== Selected extract ==

How to prove this inequality about digamma function? Let $\psi$ be the digamma function, such that, $\psi(x) = \Gamma'(x)/\Gamma(x)$. How can I show that $\log x - 1/x < \psi(x) < \log x - 1/(2x)$.
 A: By considering the Euler product for the $\Gamma$ function and differentiating it twice we have:
$$\psi'(z)=\sum_{n=0}^{+\infty}\frac{1}{(z+n)^2}\tag{1}$$
hence Abel's summation formula gives:
$$\psi'(z) = 2\int_{0}^{+\infty}\frac{\lfloor y\rfloor + 1}{(y+z)^3}\,dy=\frac{z+1}{z^2}-2\int_{0}^{+\infty}\frac{\{y\}}{(z+y)^3}\,dy\tag{2}$$
where $\{y\}$ stands for the fractional part of $y$, i.e. $\{y\}=y-\lfloor y\rfloor$.
By integrating both sides of $(2)$ over $[1,x]$ we have:
$$\psi(x)-\psi(1)=1+\log x-\frac{1}{x}-\int_{0}^{+\infty}\frac{\{y\}}{(1+y)^2}\,dy+\int_{0}^{+\infty}\frac{\{y\}}{(x+y)^2}\,dt$$
which simplifies to:
$$\psi(x) = \log x-\frac{1}{x}+\int_{0}^{+\infty}\frac{\{y\}}{(x+y)^2}\,dy.\tag{3}$$
The integral in the RHS of $(3)$ is clearly positive, so we just need to prove that $\frac{1}{2x}$ is an upper bound for it. This follows from the fact that $\{y\}-\frac{1}{2}$ is a $1$-periodic function with mean zero.

===
== Material supplied ==

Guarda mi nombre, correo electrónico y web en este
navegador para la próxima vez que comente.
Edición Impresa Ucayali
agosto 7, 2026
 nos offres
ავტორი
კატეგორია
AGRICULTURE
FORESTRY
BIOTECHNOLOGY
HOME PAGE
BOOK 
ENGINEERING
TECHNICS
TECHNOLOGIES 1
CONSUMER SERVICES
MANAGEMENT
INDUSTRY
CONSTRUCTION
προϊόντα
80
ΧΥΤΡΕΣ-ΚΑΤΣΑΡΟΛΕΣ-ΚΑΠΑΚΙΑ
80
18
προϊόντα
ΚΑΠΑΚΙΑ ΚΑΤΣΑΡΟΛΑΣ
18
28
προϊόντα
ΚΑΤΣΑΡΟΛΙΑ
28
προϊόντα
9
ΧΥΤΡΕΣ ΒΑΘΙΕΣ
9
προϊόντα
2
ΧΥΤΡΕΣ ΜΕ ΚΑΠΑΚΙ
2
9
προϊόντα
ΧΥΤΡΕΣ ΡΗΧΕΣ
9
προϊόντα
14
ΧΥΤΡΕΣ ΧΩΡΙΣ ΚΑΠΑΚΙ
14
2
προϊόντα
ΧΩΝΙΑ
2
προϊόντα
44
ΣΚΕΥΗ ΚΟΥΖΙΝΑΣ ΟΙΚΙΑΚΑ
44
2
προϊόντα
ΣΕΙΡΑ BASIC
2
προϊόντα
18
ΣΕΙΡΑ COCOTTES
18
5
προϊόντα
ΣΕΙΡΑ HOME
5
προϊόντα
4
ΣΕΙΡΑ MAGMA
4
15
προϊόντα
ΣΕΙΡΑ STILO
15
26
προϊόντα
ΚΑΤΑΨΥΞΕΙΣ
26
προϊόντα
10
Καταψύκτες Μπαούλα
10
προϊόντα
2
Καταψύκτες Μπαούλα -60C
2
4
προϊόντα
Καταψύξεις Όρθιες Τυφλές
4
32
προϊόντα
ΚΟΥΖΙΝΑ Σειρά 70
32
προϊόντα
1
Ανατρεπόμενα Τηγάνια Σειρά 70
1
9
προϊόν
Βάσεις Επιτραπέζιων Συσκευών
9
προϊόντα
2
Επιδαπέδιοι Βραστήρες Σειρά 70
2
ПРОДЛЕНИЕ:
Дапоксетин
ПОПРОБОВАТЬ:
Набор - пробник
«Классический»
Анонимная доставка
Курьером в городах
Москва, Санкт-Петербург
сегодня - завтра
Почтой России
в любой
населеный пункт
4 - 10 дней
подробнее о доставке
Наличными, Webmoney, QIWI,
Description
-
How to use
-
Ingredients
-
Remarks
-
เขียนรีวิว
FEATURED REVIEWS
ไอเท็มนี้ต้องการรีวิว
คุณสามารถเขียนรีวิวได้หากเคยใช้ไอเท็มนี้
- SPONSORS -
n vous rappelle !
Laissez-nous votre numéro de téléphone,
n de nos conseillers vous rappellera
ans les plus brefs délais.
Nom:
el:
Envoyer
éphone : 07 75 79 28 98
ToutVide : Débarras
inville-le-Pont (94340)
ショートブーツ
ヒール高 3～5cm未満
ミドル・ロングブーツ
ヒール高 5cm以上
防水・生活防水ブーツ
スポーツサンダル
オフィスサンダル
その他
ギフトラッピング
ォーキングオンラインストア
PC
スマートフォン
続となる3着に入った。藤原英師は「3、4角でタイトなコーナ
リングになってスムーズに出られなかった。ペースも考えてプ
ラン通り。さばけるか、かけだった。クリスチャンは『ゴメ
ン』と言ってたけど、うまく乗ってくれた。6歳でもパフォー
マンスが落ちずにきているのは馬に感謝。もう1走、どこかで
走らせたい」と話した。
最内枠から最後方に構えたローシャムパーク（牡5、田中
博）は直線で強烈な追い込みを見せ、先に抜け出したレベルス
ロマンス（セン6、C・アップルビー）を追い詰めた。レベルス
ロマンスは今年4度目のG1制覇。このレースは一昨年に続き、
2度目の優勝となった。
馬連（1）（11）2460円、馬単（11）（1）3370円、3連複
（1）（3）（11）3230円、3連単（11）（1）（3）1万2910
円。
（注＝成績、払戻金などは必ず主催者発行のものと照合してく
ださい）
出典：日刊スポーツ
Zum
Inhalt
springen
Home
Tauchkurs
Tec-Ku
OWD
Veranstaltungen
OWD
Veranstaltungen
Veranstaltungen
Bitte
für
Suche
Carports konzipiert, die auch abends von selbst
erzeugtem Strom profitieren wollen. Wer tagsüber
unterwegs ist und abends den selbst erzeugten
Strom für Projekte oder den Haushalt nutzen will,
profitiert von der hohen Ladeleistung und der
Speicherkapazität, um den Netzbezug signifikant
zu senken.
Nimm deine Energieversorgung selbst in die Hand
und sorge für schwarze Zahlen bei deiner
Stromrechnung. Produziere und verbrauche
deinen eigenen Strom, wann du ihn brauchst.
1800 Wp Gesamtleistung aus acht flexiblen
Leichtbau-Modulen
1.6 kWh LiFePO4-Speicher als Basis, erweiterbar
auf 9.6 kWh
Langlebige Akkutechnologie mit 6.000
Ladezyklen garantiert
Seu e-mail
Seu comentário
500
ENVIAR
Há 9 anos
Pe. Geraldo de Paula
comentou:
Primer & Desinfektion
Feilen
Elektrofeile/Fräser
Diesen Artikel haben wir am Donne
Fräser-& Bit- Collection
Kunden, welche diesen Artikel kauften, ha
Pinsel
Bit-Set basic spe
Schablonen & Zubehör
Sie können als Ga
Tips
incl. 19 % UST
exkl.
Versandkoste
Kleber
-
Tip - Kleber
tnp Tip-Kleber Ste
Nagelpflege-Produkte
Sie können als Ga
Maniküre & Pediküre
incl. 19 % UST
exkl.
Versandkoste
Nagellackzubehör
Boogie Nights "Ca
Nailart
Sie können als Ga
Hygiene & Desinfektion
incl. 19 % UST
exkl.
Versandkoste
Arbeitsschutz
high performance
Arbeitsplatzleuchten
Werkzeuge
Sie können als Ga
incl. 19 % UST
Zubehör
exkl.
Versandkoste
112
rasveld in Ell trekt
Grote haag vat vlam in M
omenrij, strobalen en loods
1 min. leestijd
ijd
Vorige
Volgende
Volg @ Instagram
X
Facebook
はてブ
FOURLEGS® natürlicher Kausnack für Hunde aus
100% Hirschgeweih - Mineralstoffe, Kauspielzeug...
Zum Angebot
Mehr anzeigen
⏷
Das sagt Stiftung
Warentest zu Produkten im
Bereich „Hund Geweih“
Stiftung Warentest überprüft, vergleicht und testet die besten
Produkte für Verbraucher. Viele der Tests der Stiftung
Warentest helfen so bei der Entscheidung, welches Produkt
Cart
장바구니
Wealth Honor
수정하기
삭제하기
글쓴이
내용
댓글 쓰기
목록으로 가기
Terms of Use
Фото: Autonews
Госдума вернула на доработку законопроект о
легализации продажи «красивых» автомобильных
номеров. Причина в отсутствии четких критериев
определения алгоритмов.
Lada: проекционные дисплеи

===

→ **Work request**:
Can you revise the part of the digamma inequality thread that opens with "How to prove" and closes with "< \log x - 1/(2x)$.", giving it again with "psi function" in place of "digamma function"? The lines are separate material and have no connection to the digamma inequality thread.

→ **Solution for this exercise**:
How to prove this inequality about psi function? Let $\psi$ be the psi function, such that, $\psi(x) = \Gamma'(x)/\Gamma(x)$. How can I show that $\log x - 1/x < \psi(x) < \log x - 1/(2x)$.